### Work order 1:
In the guest blogger guidelines, turn the paragraph that begins "2. Each guest blogger is invited" into a short bulleted list that keeps its main facts.
### Work order 2:
Write the next part of the guest blogger guidelines, picking up after their final sentence.

### Source extract:

+-------+

Some Guidelines for Wired Campus Guest Bloggers

1. Write in your own, comfortable voice, as though you were sending a friend an e-mail about a cool technology you came across or a new idea you’re excited about. Don’t try for some sort of dress-occasion voice.

I will copy-edit your posts to make sure they conform to basic Chronicle style, and we’ll do our best to make your piece sound good. But really we’re interested in your ideas and insights, so the more clearly and simply you state them, the less editing we’ll have to do—and the more readers your piece will attract. (Many of us here often refer to Will Strunk and E.B. White’s The Elements of Style for inspiration (http://www.bartleby.com/141/).

Writing in the first person is great. And if you can cite concrete examples to back up a point, all the better. If you’re at college with a hyper-active public relations office, that office may be eager to revise your submissions before you send them in. Whether you let them is up to you, but in most cases I’d recommend against it, unless you really, really trust those folks. Our experience is that the more people you let mess with your ideas, the blurrier they’ll look.

As for topics, we’re interested in pretty much anything that has to do with campus technology — and about how campus technologists are influencing broader tech and social trends.You might want to look at what other guest bloggers have written about recently so you don’t cover exactly the same ground. A blog post probably works best if it sticks to one central idea and is only a few paragraphs long—five or six or so. But we’re flexible.

2. Each guest blogger is invited to post for a month. We ask for two posts a week, but if you want to write more often (without overwhelming us), you’re welcome to. You’re also welcome to respond to any comments readers post to your pieces, but that’s not mandatory. And after your month’s up, you’re welcome to send occasional posts, thoughts, images, ideas, suggestions—whatever.

The earlier you can send in your posts, the less frantic any editing we do will be.

+-------+

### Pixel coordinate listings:
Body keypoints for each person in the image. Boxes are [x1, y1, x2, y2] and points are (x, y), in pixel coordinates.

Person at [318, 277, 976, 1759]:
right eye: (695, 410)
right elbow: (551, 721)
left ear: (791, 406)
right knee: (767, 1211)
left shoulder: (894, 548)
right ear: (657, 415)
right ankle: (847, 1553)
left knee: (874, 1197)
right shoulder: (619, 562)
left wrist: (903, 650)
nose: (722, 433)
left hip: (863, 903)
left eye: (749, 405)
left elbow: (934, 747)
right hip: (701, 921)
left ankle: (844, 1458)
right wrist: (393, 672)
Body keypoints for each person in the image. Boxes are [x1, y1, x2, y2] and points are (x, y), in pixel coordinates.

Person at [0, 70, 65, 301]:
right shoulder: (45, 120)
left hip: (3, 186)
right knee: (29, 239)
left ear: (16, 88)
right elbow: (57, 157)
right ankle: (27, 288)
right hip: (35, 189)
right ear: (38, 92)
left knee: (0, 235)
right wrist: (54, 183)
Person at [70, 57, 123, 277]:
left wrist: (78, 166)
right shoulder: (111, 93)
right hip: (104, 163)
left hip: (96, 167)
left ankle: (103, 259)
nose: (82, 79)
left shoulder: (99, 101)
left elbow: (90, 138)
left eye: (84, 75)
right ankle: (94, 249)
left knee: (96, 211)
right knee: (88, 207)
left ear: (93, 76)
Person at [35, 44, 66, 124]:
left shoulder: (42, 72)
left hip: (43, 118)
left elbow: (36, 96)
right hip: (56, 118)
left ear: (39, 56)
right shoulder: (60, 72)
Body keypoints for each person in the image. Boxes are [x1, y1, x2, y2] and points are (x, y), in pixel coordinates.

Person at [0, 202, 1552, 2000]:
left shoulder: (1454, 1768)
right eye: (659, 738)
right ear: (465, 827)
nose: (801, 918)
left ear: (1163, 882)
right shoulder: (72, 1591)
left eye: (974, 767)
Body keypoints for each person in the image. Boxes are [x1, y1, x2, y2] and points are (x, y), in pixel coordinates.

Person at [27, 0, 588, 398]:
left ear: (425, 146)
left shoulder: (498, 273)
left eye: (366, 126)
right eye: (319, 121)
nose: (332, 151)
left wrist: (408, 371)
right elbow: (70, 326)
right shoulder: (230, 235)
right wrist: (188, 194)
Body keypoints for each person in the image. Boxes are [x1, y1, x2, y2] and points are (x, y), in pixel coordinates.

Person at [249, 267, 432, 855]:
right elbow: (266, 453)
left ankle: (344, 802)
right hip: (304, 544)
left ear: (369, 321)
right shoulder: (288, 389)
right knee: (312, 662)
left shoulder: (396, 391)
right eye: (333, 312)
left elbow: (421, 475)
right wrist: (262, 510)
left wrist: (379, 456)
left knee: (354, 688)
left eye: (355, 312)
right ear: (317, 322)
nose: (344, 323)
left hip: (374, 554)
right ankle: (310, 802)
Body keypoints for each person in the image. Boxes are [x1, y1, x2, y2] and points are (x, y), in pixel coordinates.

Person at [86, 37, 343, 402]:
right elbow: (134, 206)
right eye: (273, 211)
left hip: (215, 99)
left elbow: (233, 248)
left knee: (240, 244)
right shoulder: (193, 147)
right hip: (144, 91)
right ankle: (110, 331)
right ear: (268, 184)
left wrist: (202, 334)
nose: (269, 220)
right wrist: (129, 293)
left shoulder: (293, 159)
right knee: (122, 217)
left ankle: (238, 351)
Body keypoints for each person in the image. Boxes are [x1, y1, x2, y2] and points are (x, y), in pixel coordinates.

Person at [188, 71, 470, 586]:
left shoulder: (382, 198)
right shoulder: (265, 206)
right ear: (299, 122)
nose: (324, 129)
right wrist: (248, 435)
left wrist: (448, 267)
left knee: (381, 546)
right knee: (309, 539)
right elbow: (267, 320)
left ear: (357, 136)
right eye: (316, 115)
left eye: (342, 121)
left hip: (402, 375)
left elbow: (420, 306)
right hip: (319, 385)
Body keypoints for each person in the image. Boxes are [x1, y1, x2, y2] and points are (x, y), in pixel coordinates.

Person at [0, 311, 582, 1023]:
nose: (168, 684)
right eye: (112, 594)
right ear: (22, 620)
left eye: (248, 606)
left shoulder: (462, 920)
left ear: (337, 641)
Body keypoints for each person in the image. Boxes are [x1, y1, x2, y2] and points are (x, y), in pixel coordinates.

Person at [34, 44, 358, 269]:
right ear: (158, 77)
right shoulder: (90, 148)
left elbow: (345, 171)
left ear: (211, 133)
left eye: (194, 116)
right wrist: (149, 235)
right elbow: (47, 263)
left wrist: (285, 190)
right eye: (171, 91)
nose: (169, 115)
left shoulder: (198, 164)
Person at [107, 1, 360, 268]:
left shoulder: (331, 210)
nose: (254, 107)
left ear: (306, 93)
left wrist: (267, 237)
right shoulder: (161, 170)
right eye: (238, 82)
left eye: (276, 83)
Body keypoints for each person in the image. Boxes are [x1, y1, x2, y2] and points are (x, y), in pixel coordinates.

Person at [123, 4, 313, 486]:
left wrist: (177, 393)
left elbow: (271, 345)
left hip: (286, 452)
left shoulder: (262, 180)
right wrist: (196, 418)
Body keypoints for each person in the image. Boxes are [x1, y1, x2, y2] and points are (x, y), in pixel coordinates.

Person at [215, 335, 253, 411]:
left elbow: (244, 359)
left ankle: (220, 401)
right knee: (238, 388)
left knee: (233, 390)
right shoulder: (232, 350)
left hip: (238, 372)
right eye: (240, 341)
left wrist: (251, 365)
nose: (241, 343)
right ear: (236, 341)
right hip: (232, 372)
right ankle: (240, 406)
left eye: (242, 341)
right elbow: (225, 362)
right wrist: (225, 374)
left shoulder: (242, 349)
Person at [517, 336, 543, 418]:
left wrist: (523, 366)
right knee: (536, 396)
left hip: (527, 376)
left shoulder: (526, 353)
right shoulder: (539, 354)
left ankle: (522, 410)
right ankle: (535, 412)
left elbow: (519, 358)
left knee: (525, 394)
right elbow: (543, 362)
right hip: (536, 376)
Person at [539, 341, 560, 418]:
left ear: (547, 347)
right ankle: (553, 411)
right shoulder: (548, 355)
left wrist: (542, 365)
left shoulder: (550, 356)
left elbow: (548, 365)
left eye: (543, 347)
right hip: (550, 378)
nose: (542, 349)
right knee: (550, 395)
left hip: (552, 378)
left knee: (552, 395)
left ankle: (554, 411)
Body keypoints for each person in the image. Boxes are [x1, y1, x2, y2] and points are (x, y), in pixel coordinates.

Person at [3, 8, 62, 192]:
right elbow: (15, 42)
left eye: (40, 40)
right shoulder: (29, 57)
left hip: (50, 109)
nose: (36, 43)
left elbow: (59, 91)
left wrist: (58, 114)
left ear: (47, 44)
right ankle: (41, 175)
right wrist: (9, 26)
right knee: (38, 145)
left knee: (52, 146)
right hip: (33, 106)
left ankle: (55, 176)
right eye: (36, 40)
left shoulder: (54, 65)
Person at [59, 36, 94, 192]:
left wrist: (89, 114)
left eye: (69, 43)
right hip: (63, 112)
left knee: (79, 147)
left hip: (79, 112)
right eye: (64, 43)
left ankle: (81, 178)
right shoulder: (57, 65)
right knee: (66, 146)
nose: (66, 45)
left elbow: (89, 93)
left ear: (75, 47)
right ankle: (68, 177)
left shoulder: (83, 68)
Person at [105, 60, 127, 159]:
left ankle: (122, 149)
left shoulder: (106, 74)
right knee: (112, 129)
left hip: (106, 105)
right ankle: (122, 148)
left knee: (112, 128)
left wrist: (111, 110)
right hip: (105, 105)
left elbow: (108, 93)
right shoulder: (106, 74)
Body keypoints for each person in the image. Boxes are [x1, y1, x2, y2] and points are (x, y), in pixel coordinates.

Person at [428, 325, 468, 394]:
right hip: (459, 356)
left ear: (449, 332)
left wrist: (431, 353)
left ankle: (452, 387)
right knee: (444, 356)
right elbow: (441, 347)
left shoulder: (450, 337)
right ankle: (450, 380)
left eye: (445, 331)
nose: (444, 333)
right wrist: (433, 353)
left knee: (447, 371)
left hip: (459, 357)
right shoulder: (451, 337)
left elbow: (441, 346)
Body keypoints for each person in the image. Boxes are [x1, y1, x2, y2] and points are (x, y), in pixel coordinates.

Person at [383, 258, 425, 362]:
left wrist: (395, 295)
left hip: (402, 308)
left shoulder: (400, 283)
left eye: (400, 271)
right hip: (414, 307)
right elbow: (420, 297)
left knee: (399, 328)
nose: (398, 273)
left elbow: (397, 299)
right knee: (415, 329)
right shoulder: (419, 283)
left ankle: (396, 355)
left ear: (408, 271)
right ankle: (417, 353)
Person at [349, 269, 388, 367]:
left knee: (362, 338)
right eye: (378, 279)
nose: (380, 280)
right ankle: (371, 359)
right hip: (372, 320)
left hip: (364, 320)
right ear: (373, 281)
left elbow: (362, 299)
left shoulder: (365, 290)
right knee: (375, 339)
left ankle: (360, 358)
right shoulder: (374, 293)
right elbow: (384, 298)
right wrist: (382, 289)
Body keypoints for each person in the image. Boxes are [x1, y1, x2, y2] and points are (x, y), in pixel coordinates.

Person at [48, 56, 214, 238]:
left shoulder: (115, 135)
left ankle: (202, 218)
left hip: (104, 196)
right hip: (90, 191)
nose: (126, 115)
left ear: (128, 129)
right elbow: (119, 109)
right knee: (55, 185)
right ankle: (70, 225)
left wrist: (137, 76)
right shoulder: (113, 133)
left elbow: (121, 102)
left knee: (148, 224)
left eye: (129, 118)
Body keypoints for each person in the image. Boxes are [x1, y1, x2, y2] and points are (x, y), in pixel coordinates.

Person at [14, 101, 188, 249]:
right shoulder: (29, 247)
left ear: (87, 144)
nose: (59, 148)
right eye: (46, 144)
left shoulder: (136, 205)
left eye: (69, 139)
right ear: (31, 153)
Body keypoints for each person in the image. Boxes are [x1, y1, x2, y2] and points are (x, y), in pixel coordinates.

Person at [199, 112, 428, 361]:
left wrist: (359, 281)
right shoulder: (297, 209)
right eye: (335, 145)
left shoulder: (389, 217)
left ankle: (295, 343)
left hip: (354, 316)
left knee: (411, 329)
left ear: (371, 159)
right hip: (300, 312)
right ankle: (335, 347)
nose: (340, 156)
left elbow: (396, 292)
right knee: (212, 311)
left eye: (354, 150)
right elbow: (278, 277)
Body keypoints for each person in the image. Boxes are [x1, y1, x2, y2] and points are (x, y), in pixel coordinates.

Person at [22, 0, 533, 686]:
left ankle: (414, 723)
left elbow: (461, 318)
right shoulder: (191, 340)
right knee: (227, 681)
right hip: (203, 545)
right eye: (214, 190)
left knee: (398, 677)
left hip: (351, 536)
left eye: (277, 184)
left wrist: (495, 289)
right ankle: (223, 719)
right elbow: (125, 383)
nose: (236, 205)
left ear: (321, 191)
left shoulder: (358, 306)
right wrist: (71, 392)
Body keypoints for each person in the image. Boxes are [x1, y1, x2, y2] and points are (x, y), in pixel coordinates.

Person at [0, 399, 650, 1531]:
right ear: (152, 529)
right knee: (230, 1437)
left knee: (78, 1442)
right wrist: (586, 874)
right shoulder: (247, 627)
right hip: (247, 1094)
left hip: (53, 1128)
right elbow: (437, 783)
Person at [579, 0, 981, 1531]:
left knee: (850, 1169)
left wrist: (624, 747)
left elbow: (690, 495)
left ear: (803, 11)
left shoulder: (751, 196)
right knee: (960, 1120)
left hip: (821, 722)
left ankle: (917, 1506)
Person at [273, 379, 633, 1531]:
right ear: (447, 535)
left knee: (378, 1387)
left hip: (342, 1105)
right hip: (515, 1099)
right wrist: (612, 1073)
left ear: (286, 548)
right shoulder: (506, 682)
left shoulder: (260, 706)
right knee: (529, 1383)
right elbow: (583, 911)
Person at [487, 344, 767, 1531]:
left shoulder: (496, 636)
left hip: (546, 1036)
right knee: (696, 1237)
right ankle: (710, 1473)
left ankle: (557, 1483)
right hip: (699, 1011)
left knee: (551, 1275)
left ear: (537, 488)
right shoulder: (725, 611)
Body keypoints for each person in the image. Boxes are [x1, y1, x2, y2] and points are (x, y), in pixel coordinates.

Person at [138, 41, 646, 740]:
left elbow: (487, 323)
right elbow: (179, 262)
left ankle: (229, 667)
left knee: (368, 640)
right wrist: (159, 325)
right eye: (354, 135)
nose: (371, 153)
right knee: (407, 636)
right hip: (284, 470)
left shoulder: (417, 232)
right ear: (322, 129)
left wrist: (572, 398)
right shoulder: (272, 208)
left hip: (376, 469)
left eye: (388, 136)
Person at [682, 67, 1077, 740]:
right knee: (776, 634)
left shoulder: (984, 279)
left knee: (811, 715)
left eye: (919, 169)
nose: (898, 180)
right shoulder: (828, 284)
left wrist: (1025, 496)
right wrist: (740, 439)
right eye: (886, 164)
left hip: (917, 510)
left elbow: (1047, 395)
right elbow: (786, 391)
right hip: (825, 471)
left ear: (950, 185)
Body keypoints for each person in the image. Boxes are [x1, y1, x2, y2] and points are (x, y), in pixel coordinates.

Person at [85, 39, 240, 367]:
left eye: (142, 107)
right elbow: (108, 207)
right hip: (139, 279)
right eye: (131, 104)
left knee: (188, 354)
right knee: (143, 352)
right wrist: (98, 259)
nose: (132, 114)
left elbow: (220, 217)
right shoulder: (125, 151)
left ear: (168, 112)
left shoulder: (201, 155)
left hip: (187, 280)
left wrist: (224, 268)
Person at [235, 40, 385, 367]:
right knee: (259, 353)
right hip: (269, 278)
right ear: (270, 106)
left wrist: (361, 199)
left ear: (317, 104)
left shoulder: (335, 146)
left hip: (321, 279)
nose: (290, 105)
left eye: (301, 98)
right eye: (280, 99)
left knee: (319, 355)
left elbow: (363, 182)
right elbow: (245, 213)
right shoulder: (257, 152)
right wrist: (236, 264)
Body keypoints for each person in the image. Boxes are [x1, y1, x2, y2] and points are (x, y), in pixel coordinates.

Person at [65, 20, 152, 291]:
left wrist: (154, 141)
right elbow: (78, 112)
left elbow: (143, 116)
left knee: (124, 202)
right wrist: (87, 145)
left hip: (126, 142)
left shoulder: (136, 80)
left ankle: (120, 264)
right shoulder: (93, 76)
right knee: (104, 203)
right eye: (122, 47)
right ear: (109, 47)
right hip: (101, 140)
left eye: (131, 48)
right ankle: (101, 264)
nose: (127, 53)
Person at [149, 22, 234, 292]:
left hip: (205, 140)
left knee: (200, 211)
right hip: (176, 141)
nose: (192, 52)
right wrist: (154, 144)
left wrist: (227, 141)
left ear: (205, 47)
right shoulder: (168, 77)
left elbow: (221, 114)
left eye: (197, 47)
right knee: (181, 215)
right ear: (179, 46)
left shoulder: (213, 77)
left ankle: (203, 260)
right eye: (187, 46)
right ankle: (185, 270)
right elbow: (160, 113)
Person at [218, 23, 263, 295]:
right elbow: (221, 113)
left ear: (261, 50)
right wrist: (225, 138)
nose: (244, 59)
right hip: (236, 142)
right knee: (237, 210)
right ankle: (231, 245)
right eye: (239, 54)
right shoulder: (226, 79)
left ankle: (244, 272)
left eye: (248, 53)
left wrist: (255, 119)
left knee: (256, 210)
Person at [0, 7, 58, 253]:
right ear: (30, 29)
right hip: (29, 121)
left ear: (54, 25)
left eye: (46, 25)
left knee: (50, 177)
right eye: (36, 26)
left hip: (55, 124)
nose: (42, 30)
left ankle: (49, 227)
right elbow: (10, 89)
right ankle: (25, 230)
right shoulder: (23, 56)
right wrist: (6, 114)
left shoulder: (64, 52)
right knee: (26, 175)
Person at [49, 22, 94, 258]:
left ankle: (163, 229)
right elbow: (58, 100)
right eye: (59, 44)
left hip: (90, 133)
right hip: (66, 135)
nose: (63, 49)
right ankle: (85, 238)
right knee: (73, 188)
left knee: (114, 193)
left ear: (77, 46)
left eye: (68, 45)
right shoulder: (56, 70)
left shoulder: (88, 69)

+-------+

### Response 1:
- Each guest blogger posts for one month.
- Two posts a week are requested. Writing more often is welcome, as long as it doesn't overwhelm the editors.
- Replying to reader comments is welcome but not required.
- After the month ends, occasional posts, thoughts, images, ideas, or suggestions are still welcome.

### Response 2:
3. Please avoid anything that could be construed as unnecessary self-promotion (which would get us in trouble with our editors) or as promoting a company or institution that you work for, or promoting an institution with which you do business. That’s not to say you can’t ever mention a project you worked on that went well, or a college you’ve worked with that’s done something notable—just try not to sound like you’re going out of your way to give anyone a pat on the back. (This is a fine line, obviously. It’s in the same category with Justice Potter Stewart’s observation about pornography—it’s hard to define, but we know it when we see it.)

4. We’d love to have a picture of you to include in your posts. We’d also love to put up any illustrations that help make your points—photos, sketches, plans, whatever. We’re pretty careful about copyright, though, so if you’re sending an illustration, please let us know where it came from, and be certain it’s something we have permission to use. Photos you’ve taken yourself are no problem, obviously, but we can’t use a professional photo from another Web site without permission and probably paying a fee (which we don’t have a budget for). But it’s okay to pull a picture from the PR area of a college’s site, as long as you let us know where it came from and whom to credit.

Also, the constraints of our blog format mean that images won’t appear any wider than the page’s center column (300 pixels, if you’re counting). So keep in mind that any illustrations have to read reasonably well at that size. We can take care of resizing on our end.

Let us know if you have any questions. And thanks for volunteering!